***** Input for this task *****

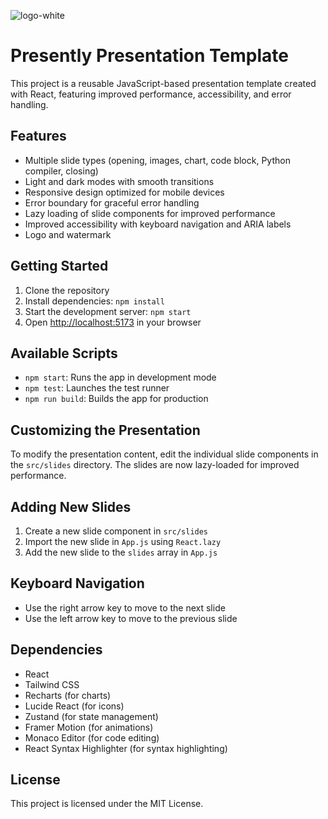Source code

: ![logo-white](https://github.com/user-attachments/assets/268a2513-5643-4789-9484-f8c94795d8f4)

# Presently Presentation Template


This project is a reusable JavaScript-based presentation template created with React, featuring improved performance, accessibility, and error handling.

## Features

- Multiple slide types (opening, images, chart, code block, Python compiler, closing)
- Light and dark modes with smooth transitions
- Responsive design optimized for mobile devices
- Error boundary for graceful error handling
- Lazy loading of slide components for improved performance
- Improved accessibility with keyboard navigation and ARIA labels
- Logo and watermark

## Getting Started

1. Clone the repository
2. Install dependencies: `npm install`
3. Start the development server: `npm start`
4. Open [http://localhost:5173](http://localhost:5173) in your browser

## Available Scripts

- `npm start`: Runs the app in development mode
- `npm test`: Launches the test runner
- `npm run build`: Builds the app for production

## Customizing the Presentation

To modify the presentation content, edit the individual slide components in the `src/slides` directory. The slides are now lazy-loaded for improved performance.

## Adding New Slides

1. Create a new slide component in `src/slides`
2. Import the new slide in `App.js` using `React.lazy`
3. Add the new slide to the `slides` array in `App.js`

## Keyboard Navigation

- Use the right arrow key to move to the next slide
- Use the left arrow key to move to the previous slide

## Dependencies

- React
- Tailwind CSS
- Recharts (for charts)
- Lucide React (for icons)
- Zustand (for state management)
- Framer Motion (for animations)
- Monaco Editor (for code editing)
- React Syntax Highlighter (for syntax highlighting)


## License

This project is licensed under the MIT License.
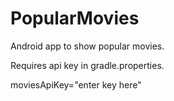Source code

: # PopularMovies
Android app to show popular movies.

Requires api key in gradle.properties.

moviesApiKey="enter key here"
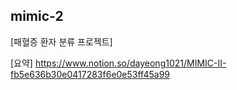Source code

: ## mimic-2
[패혈증 환자 분류 프로젝트]

[요약]
https://www.notion.so/dayeong1021/MIMIC-II-fb5e636b30e0417283f6e0e53ff45a99
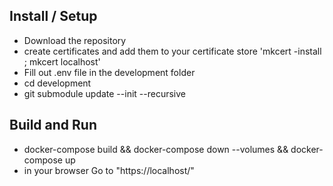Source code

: ## Install / Setup
- Download the repository
- create certificates and add them to your certificate store 'mkcert -install ; mkcert localhost'
- Fill out .env file in the development folder
- cd development
- git submodule update --init --recursive


## Build and Run
- docker-compose build && docker-compose down --volumes  && docker-compose up
- in your browser Go to "https://localhost/"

*****

Work item: Every line from the one containing "Android app to show popular movies." through the last line of the data is to be retyped exactly, with nothing added and no pictures included.

Exercise answer:
Android app to show popular movies.

Requires api key in gradle.properties.

moviesApiKey="enter key here"
Source code

: ## mimic-2
[패혈증 환자 분류 프로젝트]

[요약]
https://www.notion.so/dayeong1021/MIMIC-II-fb5e636b30e0417283f6e0e53ff45a99
Source code

: ## Install / Setup
- Download the repository
- create certificates and add them to your certificate store 'mkcert -install ; mkcert localhost'
- Fill out .env file in the development folder
- cd development
- git submodule update --init --recursive


## Build and Run
- docker-compose build && docker-compose down --volumes  && docker-compose up
- in your browser Go to "https://localhost/"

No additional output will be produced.